If anything goes wrong—if it turns out Carpenter was lying and that Garrison Zebo isn’t Mr. Z, or if Zebo gets away, or we don’t find the girls—then our asses will be in serious trouble for rushing into this thing without warrants and approval from our supervisors. We could come out of this with the blackest of black marks on our records.

Whether we end the day law enforcement heroes or pariahs, we’ll be indisposed for a good twenty-four or forty-eight hours. Maybe longer.

“Fiona Martinez might not have that long,” Carlos says, referring to the latest eagle feather victim.

Isabella Luna was found ten days after her disappearance. If the same thing has happened to Fiona as happened to Isabella four years ago, there might still be time to save her.

“Last night at the casino, Isabella agreed to talk to you,” Carlos says. “If she’ll open up to you in a way she wouldn’t when Rory and I were there, we need to know what she knows.”

At this point, Ryan gets a phone call and steps away for a moment.

Carlos goes on to explain what he’s been wanting to talk to us about but hasn’t had the chance—that he spent his evenings on his Houston trip scouring the phone records and social media accounts of the four missing eagle feather victims. In three of the four cases, he found people reaching out to them on social media right before they disappeared.

“The names were different,” Carlos says, “but in all the instances, a person contacted them, acting like an old friend, or at least an acquaintance, and said, ‘Do you remember me?’ And in all three cases, the person said they’d met at a powwow.”

He explains that he figured out that the accounts were bogus, used as a way to find out where the women were living.

“So what does all this mean?” Ava asks.

Carlos says that he thinks the women were all targeted at powwows. The abductor saw them, maybe met them in some capacity, and then tracked them down later through social media.

“But why not abduct them when he first met them?” I ask.

“Powwows are crowded places,” Carlos says. “It would be hard to just take someone. Plus,” he adds, “we know whoever it is waits for the solstice. We don’t know why, but we’ve got four feathers left behind after four solstices. That’s no coincidence.”

“It’s not,” Ryan agrees, coming back into the conversation while putting his phone away. “The crime lab just called. Last night, I told them to move your eagle feathers to the top of the queue. High priority.”

We all stare at him, stunned.

“I just got word,” he says, “all four feathers were a genetic match. They came from the same bird.”

I feel a cold chill.

Ryan says, “If there was any doubt of the link between the cases—and I guess I was the only one with any doubts—it’s gone.”

None of us can believe the about-face Ryan has demonstrated.

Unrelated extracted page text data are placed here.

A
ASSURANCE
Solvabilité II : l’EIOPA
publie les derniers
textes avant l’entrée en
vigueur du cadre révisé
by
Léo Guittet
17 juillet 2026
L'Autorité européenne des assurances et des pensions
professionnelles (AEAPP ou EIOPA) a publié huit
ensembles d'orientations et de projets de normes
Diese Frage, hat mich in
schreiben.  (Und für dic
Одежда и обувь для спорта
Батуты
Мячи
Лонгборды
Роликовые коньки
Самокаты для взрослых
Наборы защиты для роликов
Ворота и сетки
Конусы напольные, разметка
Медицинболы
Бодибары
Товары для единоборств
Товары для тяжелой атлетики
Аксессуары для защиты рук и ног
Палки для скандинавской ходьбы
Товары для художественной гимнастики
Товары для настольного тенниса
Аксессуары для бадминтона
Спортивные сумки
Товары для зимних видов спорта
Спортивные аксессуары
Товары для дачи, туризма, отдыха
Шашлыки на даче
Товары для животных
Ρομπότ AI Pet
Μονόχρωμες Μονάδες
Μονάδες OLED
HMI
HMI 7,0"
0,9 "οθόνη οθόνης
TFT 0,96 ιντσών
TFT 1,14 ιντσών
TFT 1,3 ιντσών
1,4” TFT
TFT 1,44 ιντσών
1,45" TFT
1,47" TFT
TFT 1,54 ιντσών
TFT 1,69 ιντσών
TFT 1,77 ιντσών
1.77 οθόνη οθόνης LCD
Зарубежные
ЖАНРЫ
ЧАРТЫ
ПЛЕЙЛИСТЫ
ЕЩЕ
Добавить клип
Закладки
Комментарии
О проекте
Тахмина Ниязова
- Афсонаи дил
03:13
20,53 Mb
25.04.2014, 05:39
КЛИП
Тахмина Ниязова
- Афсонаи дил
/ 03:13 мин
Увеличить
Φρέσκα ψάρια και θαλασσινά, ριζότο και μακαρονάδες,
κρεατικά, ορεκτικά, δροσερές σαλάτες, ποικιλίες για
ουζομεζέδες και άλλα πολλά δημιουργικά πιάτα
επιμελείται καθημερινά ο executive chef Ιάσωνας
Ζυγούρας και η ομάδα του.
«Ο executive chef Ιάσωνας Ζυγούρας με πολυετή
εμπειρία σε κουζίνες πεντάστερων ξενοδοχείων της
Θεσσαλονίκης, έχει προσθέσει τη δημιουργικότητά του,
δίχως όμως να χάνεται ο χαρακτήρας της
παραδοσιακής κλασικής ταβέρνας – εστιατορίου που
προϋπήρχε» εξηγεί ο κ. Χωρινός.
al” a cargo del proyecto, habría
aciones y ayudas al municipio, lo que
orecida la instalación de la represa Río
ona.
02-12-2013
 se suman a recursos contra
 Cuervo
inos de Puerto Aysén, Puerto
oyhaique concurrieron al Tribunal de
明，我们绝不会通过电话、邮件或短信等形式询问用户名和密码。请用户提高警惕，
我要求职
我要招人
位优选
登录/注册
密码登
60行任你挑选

“Look,” he says, “I owe you all an apology. I didn’t take your theories on the feathers that seriously. But when I saw the message from Marta Rivera that you were all heading into a trap, I thought you might all be killed. I realized we’re all on the same side, and after you survived the morning—no thanks to me—I feel like I’ve been given a second chance to work with you all, not against you.”

He turns his attention to Ava, who he’s had the longest-running feud with.

“Carlos is right,” he tells her. “You go talk to Isabella. Try to get her to remember something—anything—about the day she went missing. We,” he adds, gesturing to Carlos and me, “are going to do everything we can to save Marta Rivera. You go save Fiona Martinez.”

Ava stares at him, her expression unreadable. Ryan extends his hand.

“Okay,” Ava says finally, and, in a sight that I wouldn’t have imagined possible a week ago, she shakes with Ryan Logan.